Hacker News new | ask | show | jobs
by poizan42 3422 days ago
> The fact that that requires implementing Linux kernel functionality is simply an artifact of the lack of a more modular design (or really any up front design) in Linux.

Curiously the recommended syscall mechanism on x86 is by calling __kernel_vsyscall in the vDSO. If everybody did that then you could just make your own loader with your own custom vDSO that could implement the syscalls in userspace. However sometimes (especially statically built) programs still makes syscall directly with int 80h, which are slow to trap in userspace or may not even be possible depending on the os.

Now it would have been fantastic if calling through the vDSO had simply been the only documented way of doing a syscall on x86_64, but the kernel developers at that time decided not to do that, so now on x86_64 the syscall instruction is always used directly, and we can't even trap that on any x86_64 OS because most of the time all that happens is either some unrelated syscall is executed, or an error is returned from the kernel back to the calling process without any traps.

1 comments

vDSO maintainer here.

> Curiously the recommended syscall mechanism on x86 is by calling __kernel_vsyscall in the vDSO.

There are times when this doesn't work. Syscall resumption and cancellation come to mind. Also, __kernel_vsyscall is a hack to make fast syscalls work on the awful 32-bit x86 architecture, not a nice feature.

> it would have been fantastic if calling through the vDSO had simply been the only documented way of doing a syscall on x86_64

There is no __kernel_vsyscall or similar feature on x86_64.

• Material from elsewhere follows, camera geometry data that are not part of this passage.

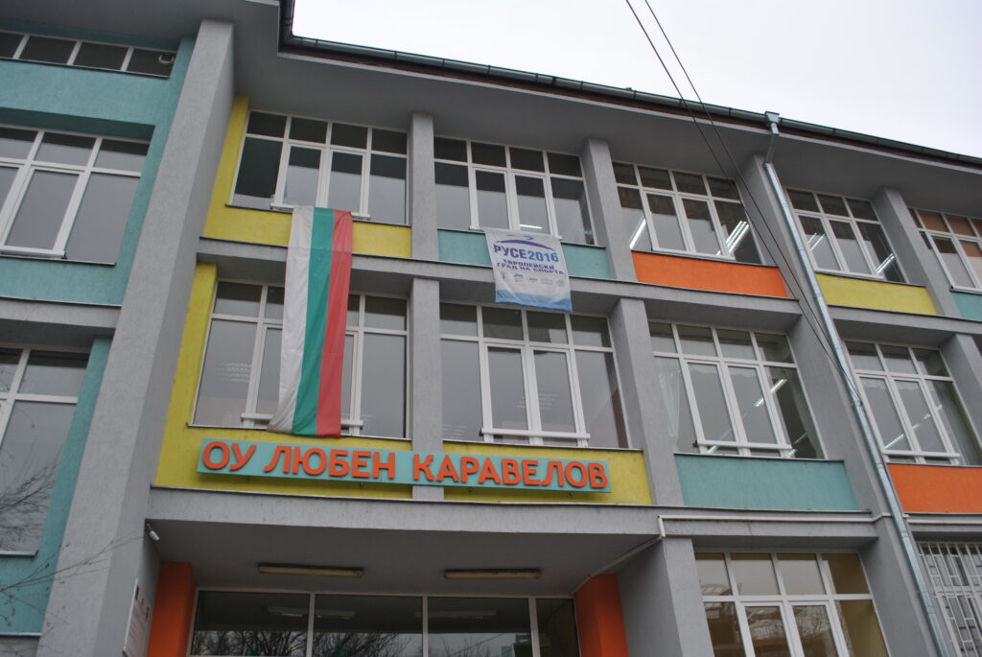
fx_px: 737
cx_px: 491
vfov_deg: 48.0
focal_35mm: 27
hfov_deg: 67.3
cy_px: 328
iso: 110
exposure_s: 1/125
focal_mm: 18
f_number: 5.6
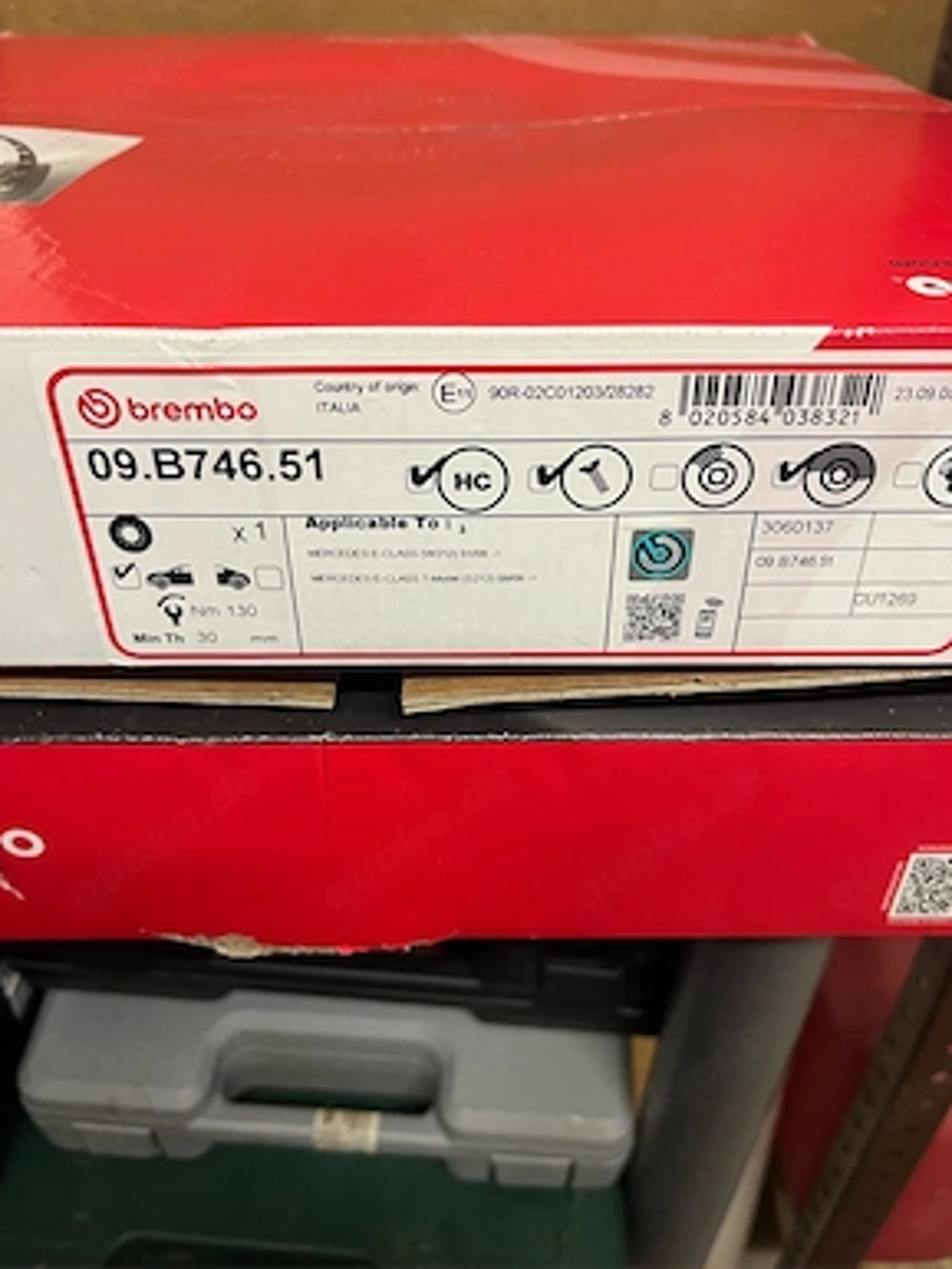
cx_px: 488
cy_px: 616
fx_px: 990
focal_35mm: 27
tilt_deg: -37.8
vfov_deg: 65.3
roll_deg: +0.7
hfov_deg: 51.4
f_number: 1.6
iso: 200
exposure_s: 1/50
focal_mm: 5.1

> we can't even trap that on any x86_64 OS

You can on Linux using seccomp.

> There are times when this doesn't work. Syscall resumption and cancellation come to mind. Also, __kernel_vsyscall is a hack to make fast syscalls work on the awful 32-bit x86 architecture, not a nice feature.

It's a pretty nice feature in the context of being able to make compatibility layers on other OS'ses in userspace which was the discussion here. Or would be if it was always used. Why doesn't it work for syscall resumption and cancellation?

> There is no __kernel_vsyscall or similar feature on x86_64.

Yes that was exactly what I was complaining about.

> You can on Linux using seccomp.

Yes but why would I want to make a linux compatibility layer on linux?

> It's a pretty nice feature in the context of being able to make compatibility layers on other OS'ses in userspace which was the discussion here. Or would be if it was always used. Why doesn't it work for syscall resumption and cancellation?

For resumption, a signal that interrupts a resumable syscall points RIP to an explicit int 80 instruction in the vDSO. This behavior would be a bit unfriendly to emulate.

For cancellation, the only good implementation of cancellation that I'm aware of (musl's) relies on syscalls being an actual atomic instruction so that a signal handler can tell whether a syscall actually happened. __kernel_vsyscall is an opaque function and can't be used like this.

> Yes but why would I want to make a linux compatibility layer on linux?

For sandboxing? For experimentation? Or how about to make a compatibility layer emulating something else that runs on Linux?